# [Exercise brief]
Filter the records below and copy every line containing the word "apple".

*** Opening of Listed records ***

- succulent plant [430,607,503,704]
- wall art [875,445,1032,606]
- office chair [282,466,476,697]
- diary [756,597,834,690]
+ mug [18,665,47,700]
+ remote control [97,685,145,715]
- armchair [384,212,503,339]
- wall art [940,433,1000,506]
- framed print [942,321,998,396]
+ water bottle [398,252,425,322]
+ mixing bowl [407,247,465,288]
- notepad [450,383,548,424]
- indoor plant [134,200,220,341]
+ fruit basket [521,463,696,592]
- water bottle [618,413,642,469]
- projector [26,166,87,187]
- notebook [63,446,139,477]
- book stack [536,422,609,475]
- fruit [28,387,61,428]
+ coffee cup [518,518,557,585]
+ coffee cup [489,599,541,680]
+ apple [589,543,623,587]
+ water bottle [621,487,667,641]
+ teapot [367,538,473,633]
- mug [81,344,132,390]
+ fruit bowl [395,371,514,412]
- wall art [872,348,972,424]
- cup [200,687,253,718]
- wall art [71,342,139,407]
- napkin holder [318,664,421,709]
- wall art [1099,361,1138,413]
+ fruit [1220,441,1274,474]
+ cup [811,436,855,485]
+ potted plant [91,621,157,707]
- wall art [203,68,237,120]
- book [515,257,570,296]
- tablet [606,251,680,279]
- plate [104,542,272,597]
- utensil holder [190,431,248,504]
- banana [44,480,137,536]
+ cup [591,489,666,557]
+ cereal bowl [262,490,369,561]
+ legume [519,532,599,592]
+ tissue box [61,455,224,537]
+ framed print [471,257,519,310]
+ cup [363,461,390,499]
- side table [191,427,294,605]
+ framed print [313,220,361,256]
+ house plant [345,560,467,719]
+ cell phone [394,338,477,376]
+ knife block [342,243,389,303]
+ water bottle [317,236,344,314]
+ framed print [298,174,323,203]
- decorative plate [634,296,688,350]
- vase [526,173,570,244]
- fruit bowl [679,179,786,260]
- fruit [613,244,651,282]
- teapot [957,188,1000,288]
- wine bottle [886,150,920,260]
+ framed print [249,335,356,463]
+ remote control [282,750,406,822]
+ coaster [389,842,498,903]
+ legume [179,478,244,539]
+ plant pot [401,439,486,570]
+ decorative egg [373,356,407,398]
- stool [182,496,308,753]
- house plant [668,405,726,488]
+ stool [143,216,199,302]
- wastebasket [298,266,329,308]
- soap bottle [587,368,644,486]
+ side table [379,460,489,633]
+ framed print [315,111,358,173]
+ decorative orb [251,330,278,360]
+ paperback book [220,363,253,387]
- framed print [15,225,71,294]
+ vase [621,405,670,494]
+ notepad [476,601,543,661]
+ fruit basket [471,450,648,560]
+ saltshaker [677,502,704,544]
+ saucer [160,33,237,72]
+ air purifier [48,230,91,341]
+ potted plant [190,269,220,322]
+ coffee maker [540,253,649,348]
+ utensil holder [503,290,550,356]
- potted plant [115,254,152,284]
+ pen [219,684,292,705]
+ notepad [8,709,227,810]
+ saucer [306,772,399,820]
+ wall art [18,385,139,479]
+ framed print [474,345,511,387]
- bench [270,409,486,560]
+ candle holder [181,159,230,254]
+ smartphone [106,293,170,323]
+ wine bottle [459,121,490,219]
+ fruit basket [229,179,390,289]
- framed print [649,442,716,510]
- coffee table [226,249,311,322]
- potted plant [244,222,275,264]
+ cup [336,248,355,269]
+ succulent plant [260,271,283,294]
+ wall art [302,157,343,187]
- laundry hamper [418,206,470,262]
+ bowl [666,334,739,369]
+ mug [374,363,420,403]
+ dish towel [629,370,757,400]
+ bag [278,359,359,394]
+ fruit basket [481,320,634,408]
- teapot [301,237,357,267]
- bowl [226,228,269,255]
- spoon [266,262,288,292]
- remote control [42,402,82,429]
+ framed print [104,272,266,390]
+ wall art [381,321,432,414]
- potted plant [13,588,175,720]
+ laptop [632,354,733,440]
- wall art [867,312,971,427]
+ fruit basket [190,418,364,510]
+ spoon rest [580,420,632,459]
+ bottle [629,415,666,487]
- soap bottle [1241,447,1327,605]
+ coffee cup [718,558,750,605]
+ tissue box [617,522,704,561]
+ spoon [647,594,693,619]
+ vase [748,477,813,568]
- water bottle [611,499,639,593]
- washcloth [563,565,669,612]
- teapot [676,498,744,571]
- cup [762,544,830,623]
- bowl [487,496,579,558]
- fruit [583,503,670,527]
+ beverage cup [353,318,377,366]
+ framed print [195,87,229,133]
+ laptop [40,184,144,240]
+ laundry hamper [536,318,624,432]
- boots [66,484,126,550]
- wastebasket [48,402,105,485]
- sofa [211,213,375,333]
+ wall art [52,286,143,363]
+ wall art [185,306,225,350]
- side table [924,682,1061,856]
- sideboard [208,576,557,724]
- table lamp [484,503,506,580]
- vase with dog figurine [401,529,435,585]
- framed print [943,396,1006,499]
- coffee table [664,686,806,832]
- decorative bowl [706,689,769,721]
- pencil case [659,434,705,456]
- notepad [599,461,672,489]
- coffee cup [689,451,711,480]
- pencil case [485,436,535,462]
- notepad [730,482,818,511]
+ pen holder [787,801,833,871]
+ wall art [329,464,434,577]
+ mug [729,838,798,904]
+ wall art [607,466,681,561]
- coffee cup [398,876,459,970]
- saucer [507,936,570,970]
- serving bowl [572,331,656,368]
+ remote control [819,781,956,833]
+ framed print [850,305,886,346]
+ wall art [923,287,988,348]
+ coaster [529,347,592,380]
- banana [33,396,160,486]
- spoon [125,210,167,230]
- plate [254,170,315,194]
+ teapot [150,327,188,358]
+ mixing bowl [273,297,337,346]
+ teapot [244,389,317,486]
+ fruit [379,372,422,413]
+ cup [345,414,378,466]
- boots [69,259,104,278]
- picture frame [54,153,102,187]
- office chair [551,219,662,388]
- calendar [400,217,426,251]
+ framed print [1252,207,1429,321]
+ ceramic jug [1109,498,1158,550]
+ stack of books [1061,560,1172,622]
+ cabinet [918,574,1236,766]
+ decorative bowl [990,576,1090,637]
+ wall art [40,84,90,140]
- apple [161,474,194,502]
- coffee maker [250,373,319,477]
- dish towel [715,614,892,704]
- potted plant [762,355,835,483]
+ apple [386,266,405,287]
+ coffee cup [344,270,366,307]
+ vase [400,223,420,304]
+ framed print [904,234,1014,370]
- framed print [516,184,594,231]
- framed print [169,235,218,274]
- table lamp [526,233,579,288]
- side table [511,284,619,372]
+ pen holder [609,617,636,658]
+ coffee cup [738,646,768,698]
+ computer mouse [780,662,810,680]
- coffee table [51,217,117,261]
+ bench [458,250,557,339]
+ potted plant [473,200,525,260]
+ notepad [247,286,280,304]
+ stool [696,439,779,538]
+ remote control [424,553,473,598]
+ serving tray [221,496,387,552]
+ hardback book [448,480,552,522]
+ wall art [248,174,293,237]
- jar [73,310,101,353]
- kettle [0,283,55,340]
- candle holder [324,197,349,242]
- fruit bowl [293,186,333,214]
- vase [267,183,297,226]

*** Close of Listed records ***

# [Response below]
+ apple [589,543,623,587]
- apple [161,474,194,502]
+ apple [386,266,405,287]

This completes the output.